=== Task statement ===
Reprint all of the data below exactly as shown and skip every image.

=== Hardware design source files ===
···
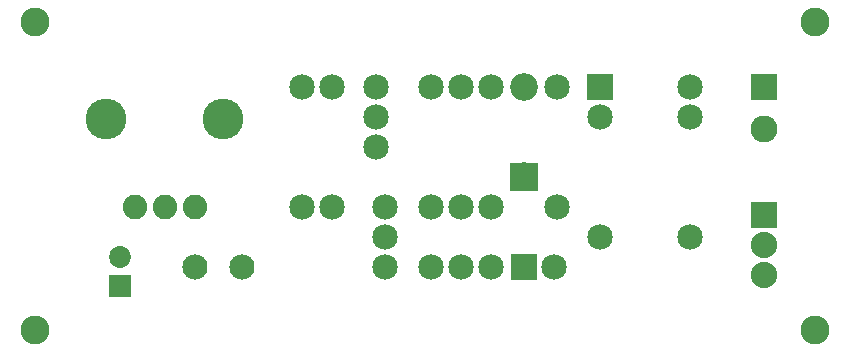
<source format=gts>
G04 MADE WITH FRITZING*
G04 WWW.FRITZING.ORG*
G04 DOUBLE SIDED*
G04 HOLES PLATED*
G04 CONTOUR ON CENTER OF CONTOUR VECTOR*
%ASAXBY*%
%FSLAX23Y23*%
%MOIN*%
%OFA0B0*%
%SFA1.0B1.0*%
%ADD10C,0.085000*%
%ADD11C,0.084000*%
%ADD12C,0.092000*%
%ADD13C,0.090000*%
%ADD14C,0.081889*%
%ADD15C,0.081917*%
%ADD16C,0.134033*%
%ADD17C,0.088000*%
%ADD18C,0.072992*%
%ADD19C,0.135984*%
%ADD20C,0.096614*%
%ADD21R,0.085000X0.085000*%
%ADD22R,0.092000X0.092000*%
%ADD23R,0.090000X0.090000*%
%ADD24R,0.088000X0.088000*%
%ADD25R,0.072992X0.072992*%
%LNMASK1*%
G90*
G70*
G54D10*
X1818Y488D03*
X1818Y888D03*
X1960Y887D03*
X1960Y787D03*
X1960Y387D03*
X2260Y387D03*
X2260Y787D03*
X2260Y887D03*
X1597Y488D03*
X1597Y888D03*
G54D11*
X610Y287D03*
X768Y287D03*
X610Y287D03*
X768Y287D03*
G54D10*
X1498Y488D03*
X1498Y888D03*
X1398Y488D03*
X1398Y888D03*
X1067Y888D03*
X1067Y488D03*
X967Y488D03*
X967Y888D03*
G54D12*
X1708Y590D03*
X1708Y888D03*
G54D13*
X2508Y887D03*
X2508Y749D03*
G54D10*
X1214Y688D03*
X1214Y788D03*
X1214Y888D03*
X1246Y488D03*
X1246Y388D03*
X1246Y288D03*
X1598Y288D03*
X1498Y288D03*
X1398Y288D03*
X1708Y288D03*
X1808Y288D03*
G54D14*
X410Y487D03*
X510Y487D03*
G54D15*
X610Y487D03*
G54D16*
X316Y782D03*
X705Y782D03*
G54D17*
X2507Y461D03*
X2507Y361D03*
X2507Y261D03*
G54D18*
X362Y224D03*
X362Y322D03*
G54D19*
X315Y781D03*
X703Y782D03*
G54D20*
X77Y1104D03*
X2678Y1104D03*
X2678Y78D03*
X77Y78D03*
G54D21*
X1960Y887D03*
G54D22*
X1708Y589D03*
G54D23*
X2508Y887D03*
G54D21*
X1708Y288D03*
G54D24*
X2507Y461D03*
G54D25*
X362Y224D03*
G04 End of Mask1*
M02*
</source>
···
=== Completed task ===
<source format=gts>
G04 MADE WITH FRITZING*
G04 WWW.FRITZING.ORG*
G04 DOUBLE SIDED*
G04 HOLES PLATED*
G04 CONTOUR ON CENTER OF CONTOUR VECTOR*
%ASAXBY*%
%FSLAX23Y23*%
%MOIN*%
%OFA0B0*%
%SFA1.0B1.0*%
%ADD10C,0.085000*%
%ADD11C,0.084000*%
%ADD12C,0.092000*%
%ADD13C,0.090000*%
%ADD14C,0.081889*%
%ADD15C,0.081917*%
%ADD16C,0.134033*%
%ADD17C,0.088000*%
%ADD18C,0.072992*%
%ADD19C,0.135984*%
%ADD20C,0.096614*%
%ADD21R,0.085000X0.085000*%
%ADD22R,0.092000X0.092000*%
%ADD23R,0.090000X0.090000*%
%ADD24R,0.088000X0.088000*%
%ADD25R,0.072992X0.072992*%
%LNMASK1*%
G90*
G70*
G54D10*
X1818Y488D03*
X1818Y888D03*
X1960Y887D03*
X1960Y787D03*
X1960Y387D03*
X2260Y387D03*
X2260Y787D03*
X2260Y887D03*
X1597Y488D03*
X1597Y888D03*
G54D11*
X610Y287D03*
X768Y287D03*
X610Y287D03*
X768Y287D03*
G54D10*
X1498Y488D03*
X1498Y888D03*
X1398Y488D03*
X1398Y888D03*
X1067Y888D03*
X1067Y488D03*
X967Y488D03*
X967Y888D03*
G54D12*
X1708Y590D03*
X1708Y888D03*
G54D13*
X2508Y887D03*
X2508Y749D03*
G54D10*
X1214Y688D03*
X1214Y788D03*
X1214Y888D03*
X1246Y488D03*
X1246Y388D03*
X1246Y288D03*
X1598Y288D03*
X1498Y288D03*
X1398Y288D03*
X1708Y288D03*
X1808Y288D03*
G54D14*
X410Y487D03*
X510Y487D03*
G54D15*
X610Y487D03*
G54D16*
X316Y782D03*
X705Y782D03*
G54D17*
X2507Y461D03*
X2507Y361D03*
X2507Y261D03*
G54D18*
X362Y224D03*
X362Y322D03*
G54D19*
X315Y781D03*
X703Y782D03*
G54D20*
X77Y1104D03*
X2678Y1104D03*
X2678Y78D03*
X77Y78D03*
G54D21*
X1960Y887D03*
G54D22*
X1708Y589D03*
G54D23*
X2508Y887D03*
G54D21*
X1708Y288D03*
G54D24*
X2507Y461D03*
G54D25*
X362Y224D03*
G04 End of Mask1*
M02*
</source>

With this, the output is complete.